Reel 'Em In
The Oklahoma Film & Music Office elevates the state’s image and boosts the economy.
Jill Simpson, director of the Oklahoma Film & Music Office.
While residents might be aware of the many benefits of Oklahoma, isn’t it time that the country’s best-kept secret became common knowledge?
The Oklahoma Film & Music Office thinks so. Since its inception in 1979 by then-Governor George Nigh, the commission has worked to not only share Oklahoma’s benefits, but also to make the state even stronger by creating more opportunities and more jobs.
With the mission of promoting Oklahoma to outside filmmakers and musicians, the OF&MO (an office of the Department of Tourism) offers many benefits for working in Oklahoma, such as a rebate program, technical support and equipment, and help with permitting and local jurisdiction.
Director Jill Simpson says that the organization has had a tremendous impact on the state.
“When we started tracking our economic impact in 2005, our numbers were roughly $11 million, and now in fiscal year 2011, we’re approaching the $40 million mark,” Simpson says.
And, Simpson adds, this recent number only reflects the films that were accepted for the commission’s rebate incentive program.
This program is the main driving force to bring filmmakers into almost any state.

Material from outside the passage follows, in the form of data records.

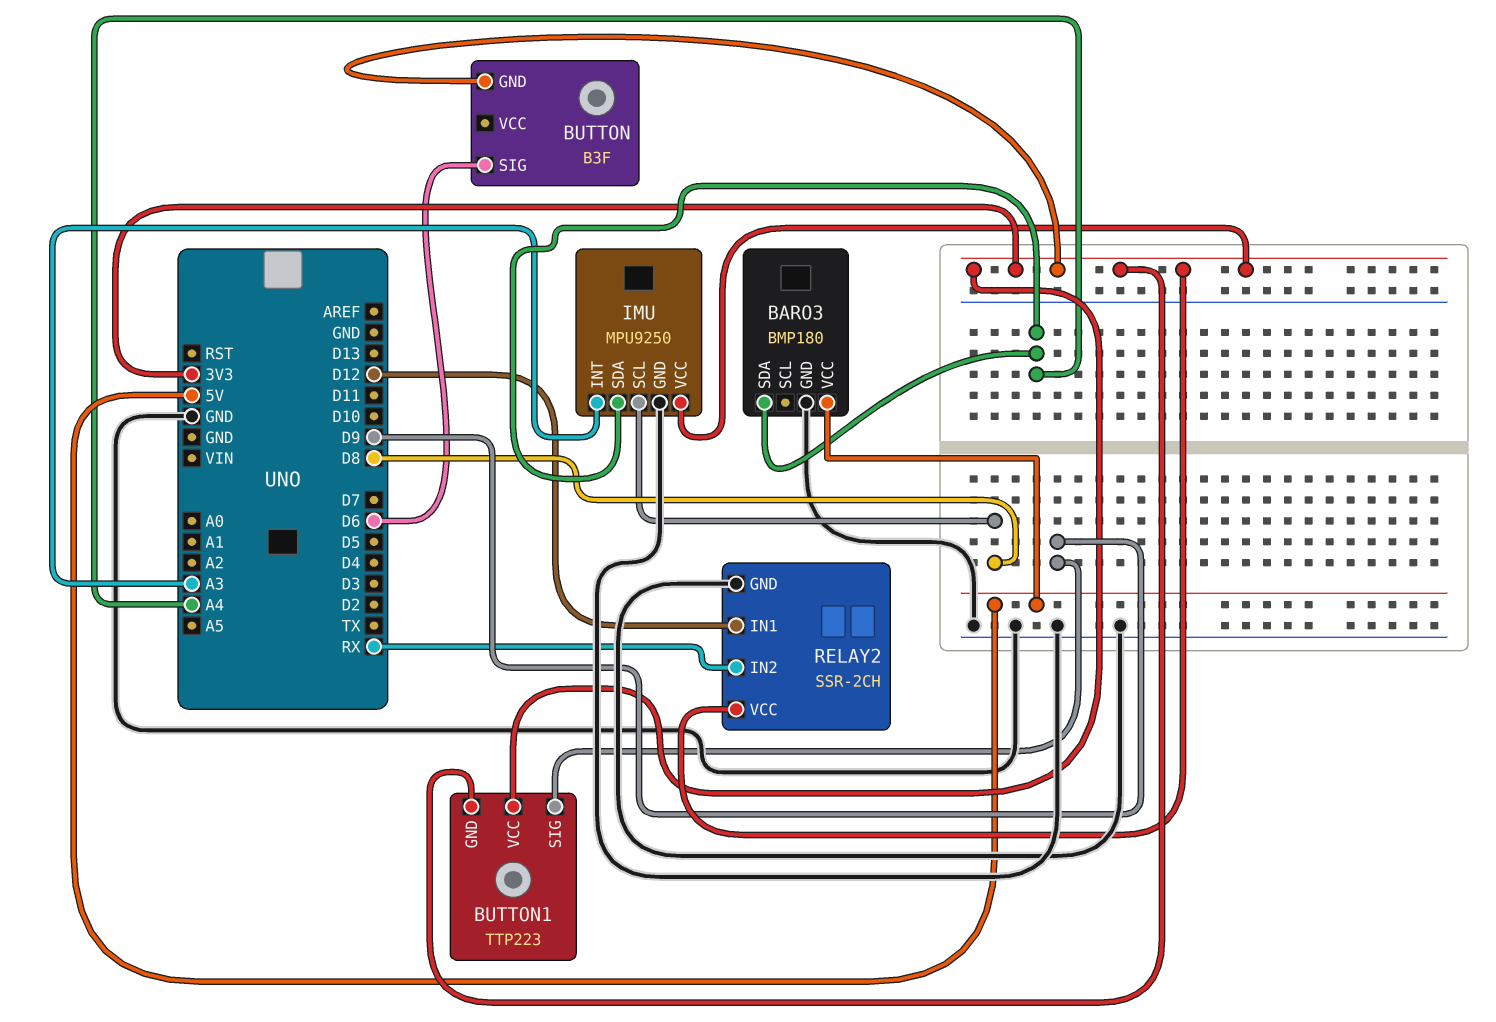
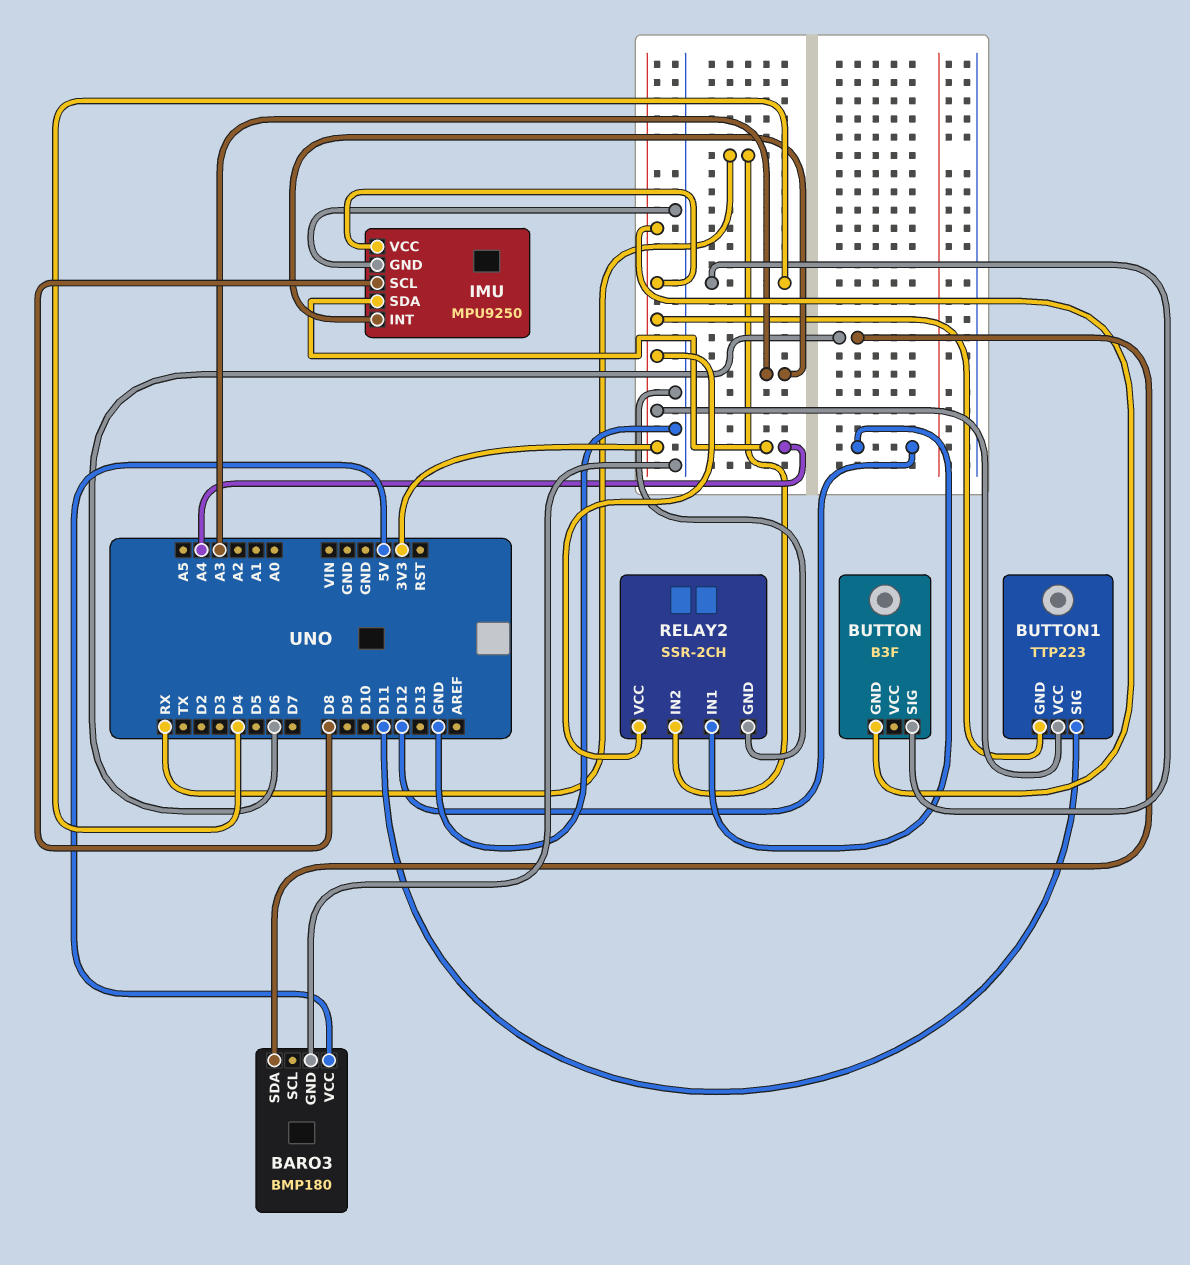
BARO3 pin SDA: A4 -> D6
BUTTON pin SIG: D6 -> D4
BUTTON1 pin SIG: D9 -> D11

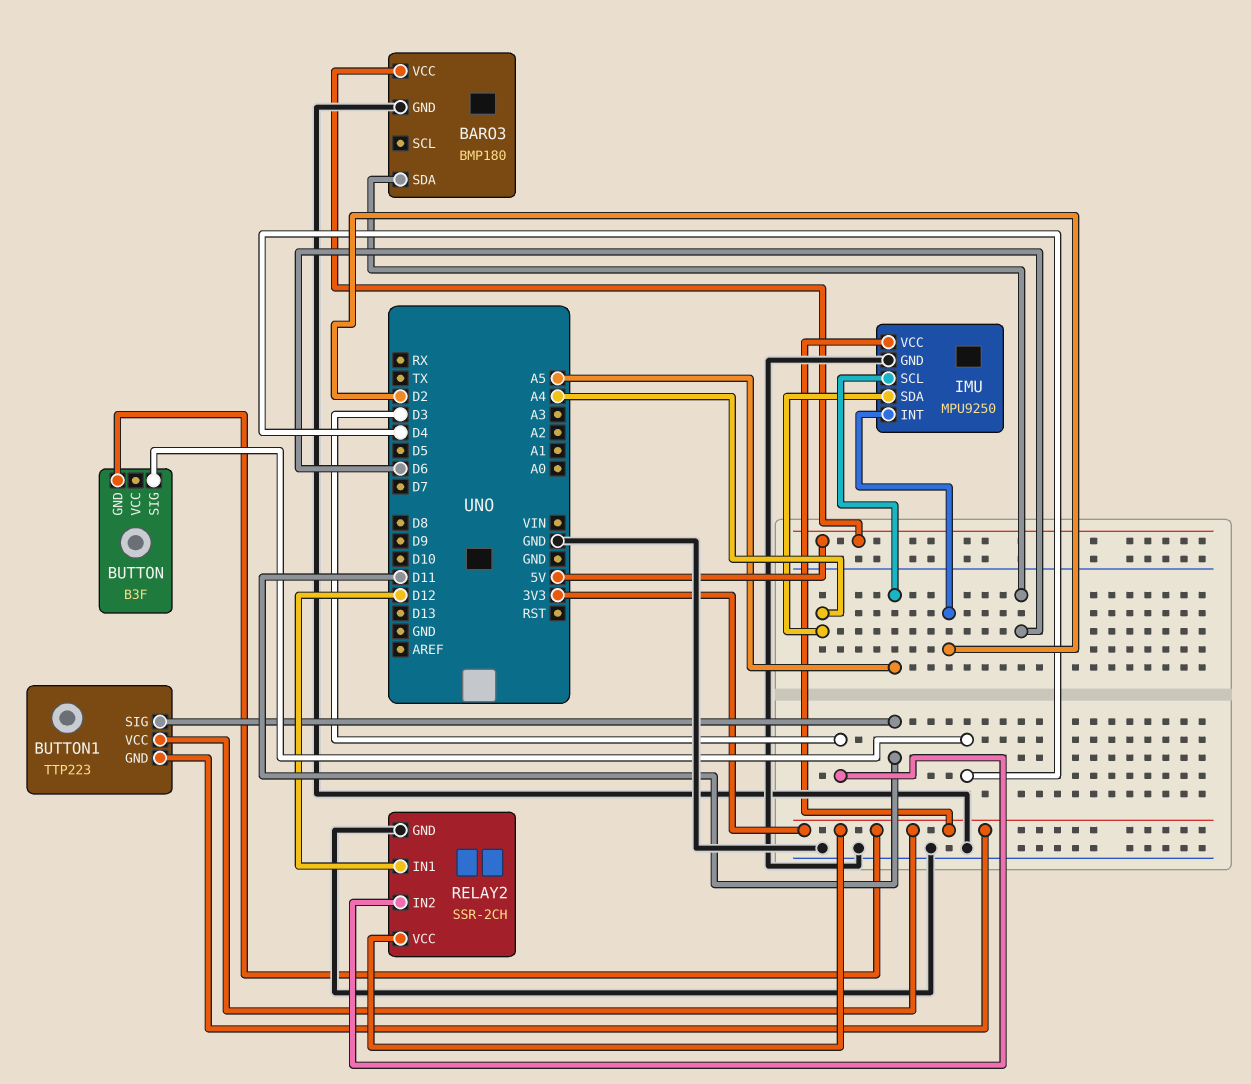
IMU pin INT: A3 -> D2
IMU pin SCL: D8 -> A5
RELAY2 pin IN2: RX -> D3

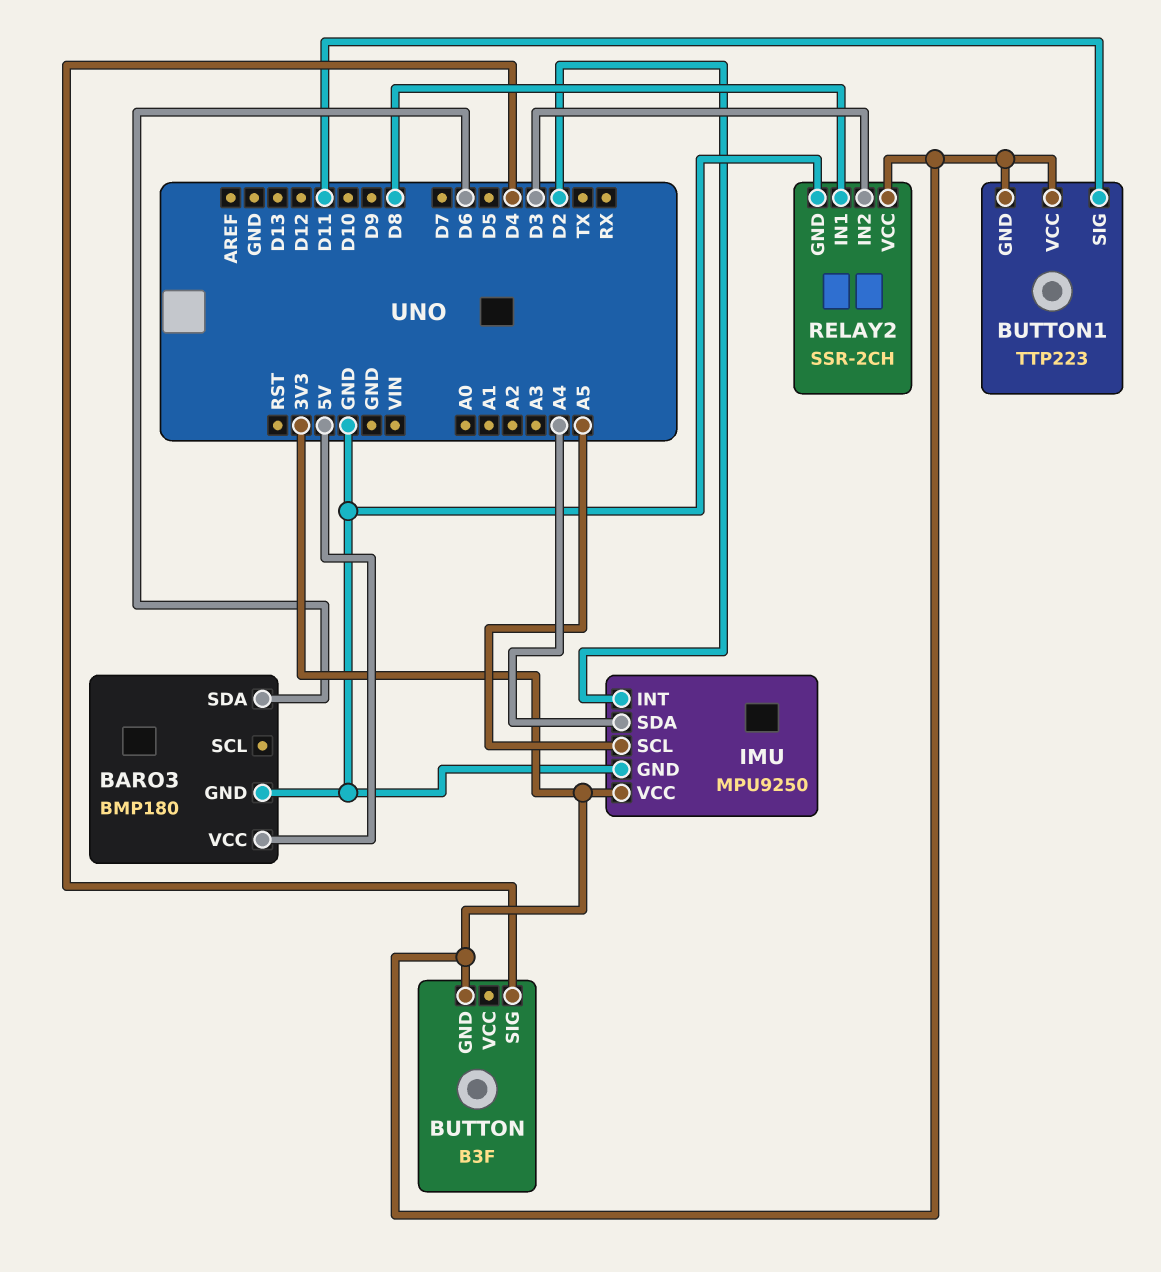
RELAY2 pin IN1: D12 -> D8

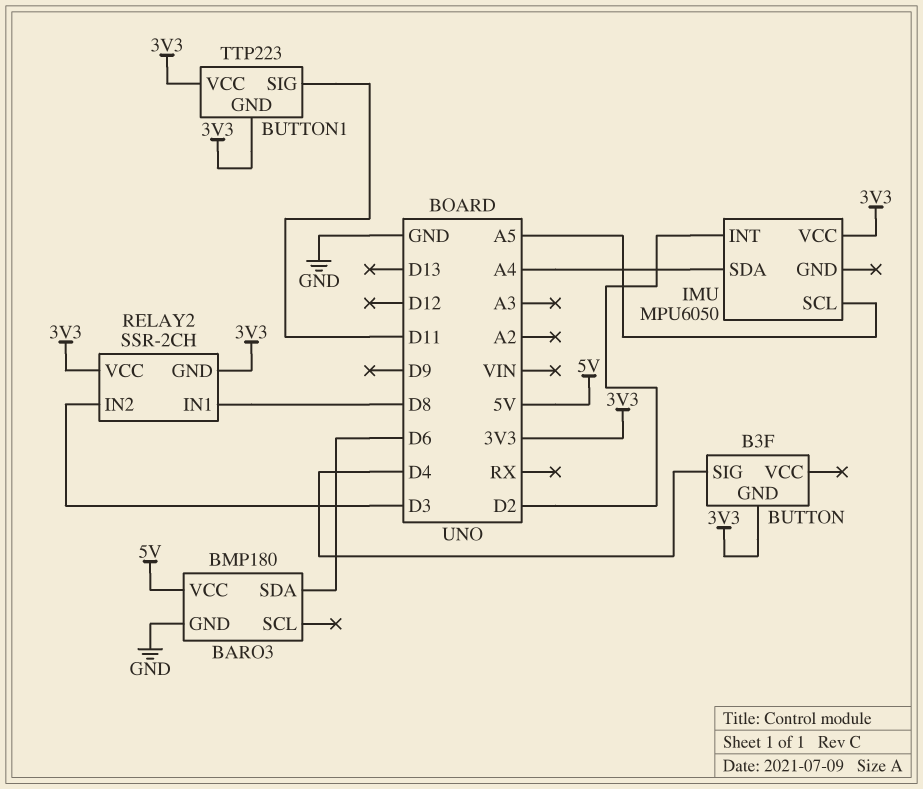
IMU: MPU9250 -> MPU6050
IMU pin GND: GND -> none
RELAY2 pin GND: GND -> 3V3

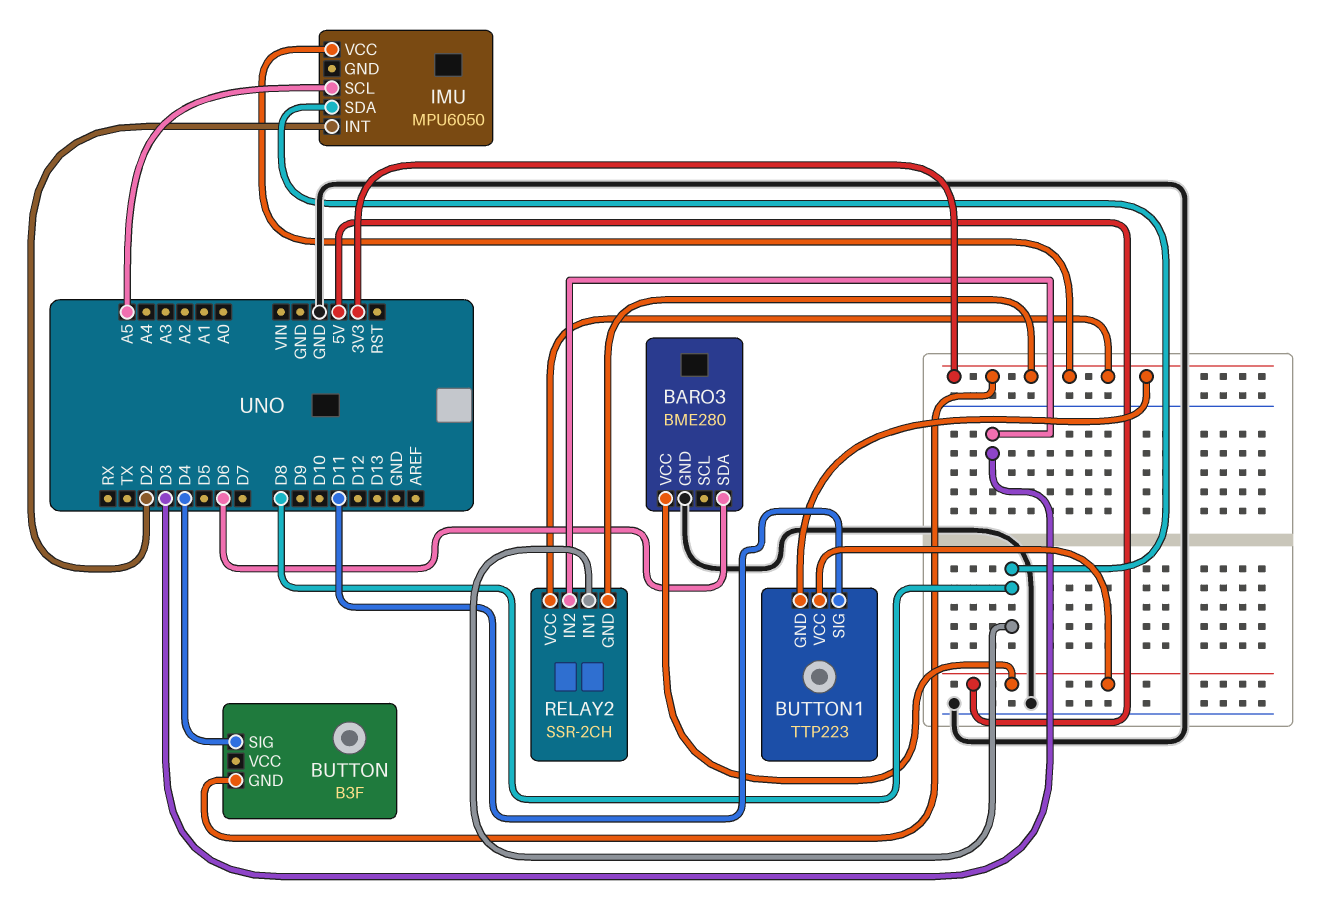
BARO3: BMP180 -> BME280
BUTTON1 pin VCC: 3V3 -> 5V
IMU pin SDA: A4 -> D8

Simpson says that the rebate, which is $5 million per year for the OF&MO, is often the first selling point to bring people here, but that there are many other benefits as well.
“In addition to the incentives, there is a low cost of doing business in Oklahoma,” Simpson says. “It’s easy to do business here; there’s no traffic and less red tape. We also have a very wide range of geographic diversity.”
The commission is currently at the peak of its programs, and actually had to temporarily stop accepting applications because the budget had already been used.
“But we’ve really turned what could have been a negative thing into a positive one,” Simpson says. “With our program capped at $5 million, you’re not going to get the biggest Hollywood blockbusters. But, we work to develop our niche, which is quality, independent films.”
Simpson adds that there is a false perception that the rebate money goes right out of the state.
“It’s a lot like the oil industry – with the profits that they make, they can dig more wells and create more jobs here,” she says.
Still, the rebate budget has been threatened by proposed budget cutbacks, but hopes are that the small investment brings enough of a return to maintain its viability.
The commission’s website also offers several databases to aid filmmakers in their projects, making it easy to search for locations and crews.
“That’s our YellowPages,” Simpson says, “and it’s at no cost to the users.”
A music guide, with similar functions to help out musicians and music industries, was launched at this year’s Norman Music Festival.
One of the commission’s major efforts in the music industry is Oklahoma’s very own venue at the famed South by Southwest festival in Austin. A presence at the festival since 2005, it wasn’t until 2010 that the Greater Oklahoma City Chamber approached the OF&MO about an Oklahoma-branded venue. Enter the Buffalo Lounge.
“We wanted branding that sponsored Oklahoma, and there is really nothing better than the buffalo – it’s catchy, fun and easy to remember. Now it attracts thousands every day. We feel like we can stick an Oklahoma flag in the ground down there in Austin,” Simpson says.
By promoting the state at events such as SXSW and by bringing people in, the OF&MO secures goodwill ambassadors, Simpson says, particularly since there is often negative pushback when she approaches filmmakers.
“About 80 percent of the time when I approach someone about coming here, I can see from their body language that they have a ‘prove-it-to-me’ attitude about Oklahoma. But we always see a change come over them once they actually come here.
That’s what makes the difference,” Simpson says.
After working in Bartlesville, actor Ben Affleck said he “didn’t know communities like this still existed,” Simpson says, and adds that actress Rachel McAdams “absolutely loved” her experience with the generous and welcoming people in Oklahoma.
“That’s the value of getting our culture out there,” Simpson says. “When we get our image out there after the films come out, you can’t buy that kind of marketing.”
And it is just “that kind of marketing” that works cyclically to continue to bring in even more filmmakers and musicians, Department of Tourism Deputy Director Claudia Conner says, and this further helps the economy.
“The filmmakers buy things around the area where they are filming, whether it’s a hotel or a restaurant, and they provide jobs for people in the area too, like sound technicians,” Conner says. “The commission brings jobs in, and there’s a cool factor involved too, kind of like with the Oklahoma City Thunder.”
And the commission works to do all of this with a very small staff: less than ten employees.
“I’m amazed at what they can do with as little as they have,” Conner says.
Perhaps it’s only a matter of time until the other 49 states recognize Oklahoma’s greatness.